Consegna:
Ricopia per intero, parola per parola, il testo sul Milleluci di Rubbio.

Estratto del testo:
#####
Milleluci – Rubbio (VI)

Elvis, il cuoco di montagna.

Io ho avuto modo di conoscere Elvis circa quattro anni fa, grazie alla mitica Cinzia Boggian: era un sabato ed ero alla ricerca di un posto interessante dove andare a cena quando lei mi suggerì di andare al Milleluci di Rubbio (VI).

Il sito web era diverso da quello attuale, molto più spartano, ma mi piacque subito l’idea di assaggiare una cucina molto radicata col territorio e, in particolare, legata a doppio filo con la montagna (che io preferisco nettamente al mare).
A ciò si aggiunga che il suggerimento mi proveniva da una persona che ha una cultura enogastronomica di grandissimo livello.

Dopo essere impazzito per capire dove accidenti fosse Rubbio, ma soprattutto per capire come si facesse a prenotare, mi è corsa in soccorso sempre Cinzia che si è offerta di farlo per me, visto che Elivis è anche un suo amico e con lei condivide la passione per la moto.
#####
Dati salvati:
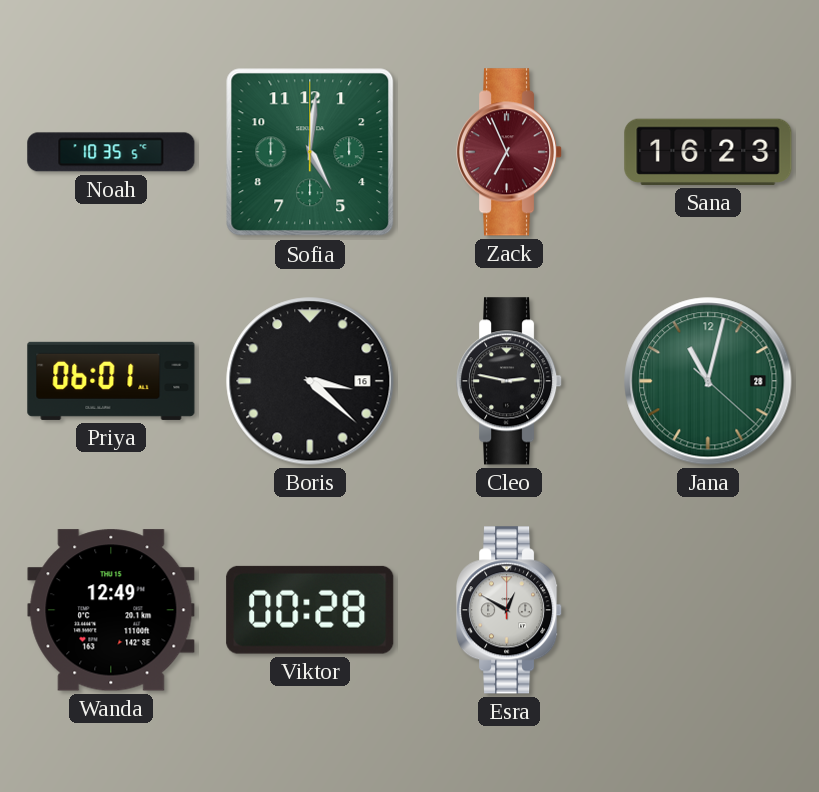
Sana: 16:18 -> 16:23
#####
Soluzione scritta:
Milleluci – Rubbio (VI)

Elvis, il cuoco di montagna.

Io ho avuto modo di conoscere Elvis circa quattro anni fa, grazie alla mitica Cinzia Boggian: era un sabato ed ero alla ricerca di un posto interessante dove andare a cena quando lei mi suggerì di andare al Milleluci di Rubbio (VI).

Il sito web era diverso da quello attuale, molto più spartano, ma mi piacque subito l’idea di assaggiare una cucina molto radicata col territorio e, in particolare, legata a doppio filo con la montagna (che io preferisco nettamente al mare).
A ciò si aggiunga che il suggerimento mi proveniva da una persona che ha una cultura enogastronomica di grandissimo livello.

Dopo essere impazzito per capire dove accidenti fosse Rubbio, ma soprattutto per capire come si facesse a prenotare, mi è corsa in soccorso sempre Cinzia che si è offerta di farlo per me, visto che Elivis è anche un suo amico e con lei condivide la passione per la moto.